What to produce:
Read through the records. Copy each line that has the word "Доставка".

++++

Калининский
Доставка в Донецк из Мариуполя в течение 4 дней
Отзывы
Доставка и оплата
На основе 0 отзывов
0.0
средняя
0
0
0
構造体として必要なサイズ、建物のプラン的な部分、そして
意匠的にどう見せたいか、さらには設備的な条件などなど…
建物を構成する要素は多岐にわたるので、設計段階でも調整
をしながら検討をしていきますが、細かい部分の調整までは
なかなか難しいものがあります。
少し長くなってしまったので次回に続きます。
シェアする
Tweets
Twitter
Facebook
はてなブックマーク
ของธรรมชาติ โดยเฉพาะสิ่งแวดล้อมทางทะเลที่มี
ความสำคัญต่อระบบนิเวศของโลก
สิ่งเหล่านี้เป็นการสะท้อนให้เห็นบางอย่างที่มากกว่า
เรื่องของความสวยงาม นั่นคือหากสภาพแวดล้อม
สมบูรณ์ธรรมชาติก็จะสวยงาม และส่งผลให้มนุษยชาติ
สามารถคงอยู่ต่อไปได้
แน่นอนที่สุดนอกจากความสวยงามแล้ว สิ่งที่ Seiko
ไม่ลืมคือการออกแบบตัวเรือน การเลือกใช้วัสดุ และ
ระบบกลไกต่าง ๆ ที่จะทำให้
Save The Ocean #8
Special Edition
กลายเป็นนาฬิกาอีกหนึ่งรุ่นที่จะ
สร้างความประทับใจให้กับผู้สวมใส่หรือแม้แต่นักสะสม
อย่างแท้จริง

++++

Solution to this problem:
Доставка в Донецк из Мариуполя в течение 4 дней
Доставка и оплата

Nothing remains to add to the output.